BEGIN

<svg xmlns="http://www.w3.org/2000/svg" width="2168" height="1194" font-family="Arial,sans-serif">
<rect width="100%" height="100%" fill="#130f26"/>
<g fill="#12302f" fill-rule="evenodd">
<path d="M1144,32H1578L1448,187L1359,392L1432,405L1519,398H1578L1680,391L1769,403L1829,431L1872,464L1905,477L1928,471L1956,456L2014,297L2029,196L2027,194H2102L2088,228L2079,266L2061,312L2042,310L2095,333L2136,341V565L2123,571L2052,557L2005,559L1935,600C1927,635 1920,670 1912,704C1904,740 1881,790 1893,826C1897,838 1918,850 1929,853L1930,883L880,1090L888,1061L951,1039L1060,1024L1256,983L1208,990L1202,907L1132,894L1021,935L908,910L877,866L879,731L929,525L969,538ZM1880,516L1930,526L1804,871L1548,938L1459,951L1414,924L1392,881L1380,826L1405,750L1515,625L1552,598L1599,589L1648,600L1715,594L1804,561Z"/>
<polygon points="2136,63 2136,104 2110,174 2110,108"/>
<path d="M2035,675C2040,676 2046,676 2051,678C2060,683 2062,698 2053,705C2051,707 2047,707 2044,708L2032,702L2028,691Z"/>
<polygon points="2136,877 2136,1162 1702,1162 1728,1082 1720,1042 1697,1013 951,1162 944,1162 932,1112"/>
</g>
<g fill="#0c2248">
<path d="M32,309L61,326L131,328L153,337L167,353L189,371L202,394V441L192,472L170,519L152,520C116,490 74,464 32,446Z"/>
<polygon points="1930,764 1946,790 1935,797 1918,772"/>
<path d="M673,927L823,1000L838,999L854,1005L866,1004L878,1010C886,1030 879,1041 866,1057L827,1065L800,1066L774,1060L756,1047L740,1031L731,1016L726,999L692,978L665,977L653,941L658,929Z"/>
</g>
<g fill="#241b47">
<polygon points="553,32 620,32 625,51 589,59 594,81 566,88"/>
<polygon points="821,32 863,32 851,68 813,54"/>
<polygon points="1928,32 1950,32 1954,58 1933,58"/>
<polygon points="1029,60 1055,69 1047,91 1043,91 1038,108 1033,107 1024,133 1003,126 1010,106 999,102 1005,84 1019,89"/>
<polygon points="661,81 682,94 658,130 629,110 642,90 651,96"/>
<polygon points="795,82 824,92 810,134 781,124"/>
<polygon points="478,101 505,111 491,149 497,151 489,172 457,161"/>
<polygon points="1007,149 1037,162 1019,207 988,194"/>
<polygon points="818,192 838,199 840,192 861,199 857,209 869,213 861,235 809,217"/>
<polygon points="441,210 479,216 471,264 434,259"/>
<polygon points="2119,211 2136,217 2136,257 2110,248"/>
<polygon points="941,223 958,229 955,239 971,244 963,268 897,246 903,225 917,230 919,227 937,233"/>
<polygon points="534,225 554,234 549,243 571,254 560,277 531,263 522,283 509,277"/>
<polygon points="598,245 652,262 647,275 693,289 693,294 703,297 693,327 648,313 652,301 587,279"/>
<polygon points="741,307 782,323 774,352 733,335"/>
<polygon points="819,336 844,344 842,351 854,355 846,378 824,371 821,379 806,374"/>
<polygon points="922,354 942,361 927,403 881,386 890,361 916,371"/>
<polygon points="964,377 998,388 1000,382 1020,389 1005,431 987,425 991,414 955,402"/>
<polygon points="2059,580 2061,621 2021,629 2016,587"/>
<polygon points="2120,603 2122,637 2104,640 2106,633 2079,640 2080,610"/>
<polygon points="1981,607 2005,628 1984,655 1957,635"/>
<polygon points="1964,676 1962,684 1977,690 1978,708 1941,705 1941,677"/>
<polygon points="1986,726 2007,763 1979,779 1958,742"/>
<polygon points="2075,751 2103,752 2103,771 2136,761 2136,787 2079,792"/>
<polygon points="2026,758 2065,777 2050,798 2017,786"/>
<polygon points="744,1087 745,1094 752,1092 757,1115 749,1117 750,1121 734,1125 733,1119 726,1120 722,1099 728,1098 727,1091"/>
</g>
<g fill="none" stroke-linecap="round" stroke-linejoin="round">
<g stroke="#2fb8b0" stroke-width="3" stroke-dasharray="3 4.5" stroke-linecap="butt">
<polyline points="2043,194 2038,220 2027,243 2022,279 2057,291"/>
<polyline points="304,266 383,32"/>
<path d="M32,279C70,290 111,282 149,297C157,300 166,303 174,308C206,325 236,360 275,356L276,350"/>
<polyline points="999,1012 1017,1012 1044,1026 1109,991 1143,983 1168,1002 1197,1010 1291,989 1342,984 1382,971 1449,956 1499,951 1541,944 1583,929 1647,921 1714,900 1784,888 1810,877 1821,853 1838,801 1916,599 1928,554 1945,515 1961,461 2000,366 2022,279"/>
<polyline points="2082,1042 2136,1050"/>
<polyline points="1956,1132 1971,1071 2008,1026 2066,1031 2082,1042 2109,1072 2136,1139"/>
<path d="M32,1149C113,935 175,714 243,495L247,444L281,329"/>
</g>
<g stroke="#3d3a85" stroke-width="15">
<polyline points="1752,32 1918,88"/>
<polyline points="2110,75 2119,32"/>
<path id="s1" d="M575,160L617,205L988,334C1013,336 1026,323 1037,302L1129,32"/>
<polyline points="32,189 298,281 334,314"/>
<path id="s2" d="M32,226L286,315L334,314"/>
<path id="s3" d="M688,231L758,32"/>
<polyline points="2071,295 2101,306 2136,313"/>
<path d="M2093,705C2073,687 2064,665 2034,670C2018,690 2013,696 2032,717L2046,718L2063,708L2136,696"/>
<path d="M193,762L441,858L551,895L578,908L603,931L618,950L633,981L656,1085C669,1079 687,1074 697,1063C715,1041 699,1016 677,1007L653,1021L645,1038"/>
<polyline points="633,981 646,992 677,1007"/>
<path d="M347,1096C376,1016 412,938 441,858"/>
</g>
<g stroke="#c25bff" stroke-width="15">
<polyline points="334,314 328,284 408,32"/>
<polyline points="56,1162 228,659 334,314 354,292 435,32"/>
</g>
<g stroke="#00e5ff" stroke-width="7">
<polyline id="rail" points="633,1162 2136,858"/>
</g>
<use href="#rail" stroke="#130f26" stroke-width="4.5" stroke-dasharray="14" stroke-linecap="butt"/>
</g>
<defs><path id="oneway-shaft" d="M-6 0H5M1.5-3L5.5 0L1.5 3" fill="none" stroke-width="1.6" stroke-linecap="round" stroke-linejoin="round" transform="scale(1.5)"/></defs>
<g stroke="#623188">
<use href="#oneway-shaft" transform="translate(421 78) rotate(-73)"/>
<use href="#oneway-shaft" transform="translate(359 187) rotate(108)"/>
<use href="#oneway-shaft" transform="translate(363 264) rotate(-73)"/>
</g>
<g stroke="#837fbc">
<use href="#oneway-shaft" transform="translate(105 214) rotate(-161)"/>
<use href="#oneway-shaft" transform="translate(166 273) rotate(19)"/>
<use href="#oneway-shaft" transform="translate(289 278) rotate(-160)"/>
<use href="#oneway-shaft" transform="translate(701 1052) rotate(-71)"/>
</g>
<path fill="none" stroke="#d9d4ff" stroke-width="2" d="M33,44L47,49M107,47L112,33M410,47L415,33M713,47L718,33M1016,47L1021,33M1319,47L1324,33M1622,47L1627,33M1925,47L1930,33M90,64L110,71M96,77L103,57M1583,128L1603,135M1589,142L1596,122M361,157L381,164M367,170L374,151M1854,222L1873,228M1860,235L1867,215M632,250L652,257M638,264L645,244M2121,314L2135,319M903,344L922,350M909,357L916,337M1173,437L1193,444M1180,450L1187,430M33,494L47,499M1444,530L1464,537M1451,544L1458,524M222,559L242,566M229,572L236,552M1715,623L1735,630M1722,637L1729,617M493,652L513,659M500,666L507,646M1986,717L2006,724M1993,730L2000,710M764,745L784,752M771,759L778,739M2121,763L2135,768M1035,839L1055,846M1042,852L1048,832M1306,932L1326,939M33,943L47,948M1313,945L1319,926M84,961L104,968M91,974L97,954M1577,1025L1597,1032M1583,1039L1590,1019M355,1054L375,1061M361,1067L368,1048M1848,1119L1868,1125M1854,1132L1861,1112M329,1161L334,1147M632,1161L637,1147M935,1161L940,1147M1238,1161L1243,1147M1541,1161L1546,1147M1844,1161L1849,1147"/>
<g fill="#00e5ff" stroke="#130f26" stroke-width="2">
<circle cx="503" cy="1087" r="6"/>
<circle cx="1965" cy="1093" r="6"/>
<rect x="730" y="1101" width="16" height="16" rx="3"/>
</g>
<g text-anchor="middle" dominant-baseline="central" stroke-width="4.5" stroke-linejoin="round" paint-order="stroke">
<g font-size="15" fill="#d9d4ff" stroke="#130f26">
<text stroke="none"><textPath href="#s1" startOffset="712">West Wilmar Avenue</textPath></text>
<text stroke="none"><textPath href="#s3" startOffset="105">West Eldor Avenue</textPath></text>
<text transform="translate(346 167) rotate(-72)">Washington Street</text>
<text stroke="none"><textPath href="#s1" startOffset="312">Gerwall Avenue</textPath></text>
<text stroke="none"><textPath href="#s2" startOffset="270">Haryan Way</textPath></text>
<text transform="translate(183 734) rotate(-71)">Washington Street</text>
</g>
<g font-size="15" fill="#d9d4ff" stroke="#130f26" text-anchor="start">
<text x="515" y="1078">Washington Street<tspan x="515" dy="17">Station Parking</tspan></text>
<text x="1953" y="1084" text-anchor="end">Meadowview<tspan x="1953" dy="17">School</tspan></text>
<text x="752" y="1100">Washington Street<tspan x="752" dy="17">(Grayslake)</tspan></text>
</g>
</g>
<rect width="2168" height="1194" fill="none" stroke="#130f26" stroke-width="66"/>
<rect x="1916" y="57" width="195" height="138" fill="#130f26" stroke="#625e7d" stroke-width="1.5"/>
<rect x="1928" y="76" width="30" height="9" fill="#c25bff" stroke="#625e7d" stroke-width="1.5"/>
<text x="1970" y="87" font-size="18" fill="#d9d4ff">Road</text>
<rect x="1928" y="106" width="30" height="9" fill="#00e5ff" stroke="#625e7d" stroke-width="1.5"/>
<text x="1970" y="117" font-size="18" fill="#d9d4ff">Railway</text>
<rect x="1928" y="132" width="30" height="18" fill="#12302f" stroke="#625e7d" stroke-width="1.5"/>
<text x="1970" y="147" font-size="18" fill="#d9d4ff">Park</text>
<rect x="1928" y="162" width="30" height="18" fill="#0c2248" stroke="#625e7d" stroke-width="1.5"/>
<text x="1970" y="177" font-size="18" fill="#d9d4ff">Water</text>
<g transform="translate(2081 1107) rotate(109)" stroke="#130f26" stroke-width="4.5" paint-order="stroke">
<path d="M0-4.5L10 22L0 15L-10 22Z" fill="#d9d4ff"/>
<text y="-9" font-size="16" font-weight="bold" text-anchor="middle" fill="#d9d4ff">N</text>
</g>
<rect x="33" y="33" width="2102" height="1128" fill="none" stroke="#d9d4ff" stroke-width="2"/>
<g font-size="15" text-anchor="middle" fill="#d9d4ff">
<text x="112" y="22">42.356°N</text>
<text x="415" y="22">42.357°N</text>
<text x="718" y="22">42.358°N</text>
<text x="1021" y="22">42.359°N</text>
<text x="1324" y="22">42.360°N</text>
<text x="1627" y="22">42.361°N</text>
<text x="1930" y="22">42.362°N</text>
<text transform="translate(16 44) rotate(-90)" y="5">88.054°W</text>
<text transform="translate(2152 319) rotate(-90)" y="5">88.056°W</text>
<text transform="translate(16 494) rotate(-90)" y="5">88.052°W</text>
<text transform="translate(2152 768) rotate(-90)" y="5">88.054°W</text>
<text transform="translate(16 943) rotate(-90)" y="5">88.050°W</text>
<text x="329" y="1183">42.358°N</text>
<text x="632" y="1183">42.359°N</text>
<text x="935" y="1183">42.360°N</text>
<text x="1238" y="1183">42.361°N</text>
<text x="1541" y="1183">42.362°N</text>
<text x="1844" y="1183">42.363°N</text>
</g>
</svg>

END
BEGIN

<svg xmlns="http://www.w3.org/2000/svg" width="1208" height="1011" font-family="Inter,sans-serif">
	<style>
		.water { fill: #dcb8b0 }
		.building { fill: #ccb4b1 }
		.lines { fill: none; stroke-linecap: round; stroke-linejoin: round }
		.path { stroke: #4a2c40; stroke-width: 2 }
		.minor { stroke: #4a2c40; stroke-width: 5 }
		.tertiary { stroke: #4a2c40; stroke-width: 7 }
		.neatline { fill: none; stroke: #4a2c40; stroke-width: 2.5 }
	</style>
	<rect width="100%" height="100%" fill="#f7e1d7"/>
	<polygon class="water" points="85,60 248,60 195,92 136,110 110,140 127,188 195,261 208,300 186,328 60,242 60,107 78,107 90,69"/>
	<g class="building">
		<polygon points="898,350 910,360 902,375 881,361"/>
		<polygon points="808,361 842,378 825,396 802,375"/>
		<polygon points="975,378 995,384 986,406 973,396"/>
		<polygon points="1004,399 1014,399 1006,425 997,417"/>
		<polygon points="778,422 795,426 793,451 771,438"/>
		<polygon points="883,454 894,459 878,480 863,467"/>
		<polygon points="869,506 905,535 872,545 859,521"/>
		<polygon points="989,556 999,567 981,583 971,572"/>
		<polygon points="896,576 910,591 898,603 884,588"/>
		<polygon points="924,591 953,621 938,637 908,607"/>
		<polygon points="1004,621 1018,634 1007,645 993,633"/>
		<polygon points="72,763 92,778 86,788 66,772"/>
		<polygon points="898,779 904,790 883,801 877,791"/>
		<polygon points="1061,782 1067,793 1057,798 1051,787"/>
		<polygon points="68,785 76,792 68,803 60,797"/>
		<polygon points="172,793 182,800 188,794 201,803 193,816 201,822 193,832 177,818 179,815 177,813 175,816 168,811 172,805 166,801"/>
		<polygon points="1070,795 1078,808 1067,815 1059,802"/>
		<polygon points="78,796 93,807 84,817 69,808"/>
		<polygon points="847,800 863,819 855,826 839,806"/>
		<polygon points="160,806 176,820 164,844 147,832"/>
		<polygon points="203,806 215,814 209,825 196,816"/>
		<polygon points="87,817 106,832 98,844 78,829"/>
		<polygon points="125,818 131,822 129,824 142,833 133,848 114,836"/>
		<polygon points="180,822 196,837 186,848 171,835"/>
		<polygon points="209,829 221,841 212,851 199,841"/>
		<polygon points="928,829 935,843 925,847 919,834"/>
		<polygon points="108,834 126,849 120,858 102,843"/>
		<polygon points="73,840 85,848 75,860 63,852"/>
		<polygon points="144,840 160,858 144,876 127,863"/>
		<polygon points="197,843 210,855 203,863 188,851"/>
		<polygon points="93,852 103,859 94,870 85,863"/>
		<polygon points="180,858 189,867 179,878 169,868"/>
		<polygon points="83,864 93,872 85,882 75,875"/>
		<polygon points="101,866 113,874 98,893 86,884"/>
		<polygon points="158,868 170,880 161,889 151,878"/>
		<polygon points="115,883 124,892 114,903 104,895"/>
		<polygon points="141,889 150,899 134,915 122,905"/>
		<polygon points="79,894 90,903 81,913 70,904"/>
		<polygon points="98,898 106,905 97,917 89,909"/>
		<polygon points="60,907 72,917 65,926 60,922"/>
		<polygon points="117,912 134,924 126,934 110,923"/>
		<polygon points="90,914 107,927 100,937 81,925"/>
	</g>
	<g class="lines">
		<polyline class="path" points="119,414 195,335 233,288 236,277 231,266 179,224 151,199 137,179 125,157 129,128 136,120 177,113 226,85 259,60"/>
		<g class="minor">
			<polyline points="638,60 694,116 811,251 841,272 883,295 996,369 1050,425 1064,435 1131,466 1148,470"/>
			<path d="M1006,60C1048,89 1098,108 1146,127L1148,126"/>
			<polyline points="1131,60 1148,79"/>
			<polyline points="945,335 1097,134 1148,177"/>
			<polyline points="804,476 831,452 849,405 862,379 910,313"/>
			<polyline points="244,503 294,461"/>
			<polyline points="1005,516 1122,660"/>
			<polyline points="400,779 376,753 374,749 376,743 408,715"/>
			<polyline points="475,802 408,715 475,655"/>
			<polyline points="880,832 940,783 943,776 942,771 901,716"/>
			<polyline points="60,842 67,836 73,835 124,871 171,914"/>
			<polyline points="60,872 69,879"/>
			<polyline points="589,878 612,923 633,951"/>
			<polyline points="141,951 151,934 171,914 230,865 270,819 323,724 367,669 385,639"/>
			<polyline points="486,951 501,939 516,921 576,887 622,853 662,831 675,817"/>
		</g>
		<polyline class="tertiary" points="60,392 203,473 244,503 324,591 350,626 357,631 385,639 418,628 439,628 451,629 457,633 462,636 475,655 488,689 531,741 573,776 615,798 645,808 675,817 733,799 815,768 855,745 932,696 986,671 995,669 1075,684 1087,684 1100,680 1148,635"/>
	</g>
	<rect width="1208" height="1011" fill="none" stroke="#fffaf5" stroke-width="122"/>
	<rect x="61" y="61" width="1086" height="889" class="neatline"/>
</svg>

END

WHAT NEEDS TO BE DONE:
Identify each line of the material where the word "lines" shows up, and copy it.

OUTPUT FOR THIS EXERCISE:
		.lines { fill: none; stroke-linecap: round; stroke-linejoin: round }
	<g class="lines">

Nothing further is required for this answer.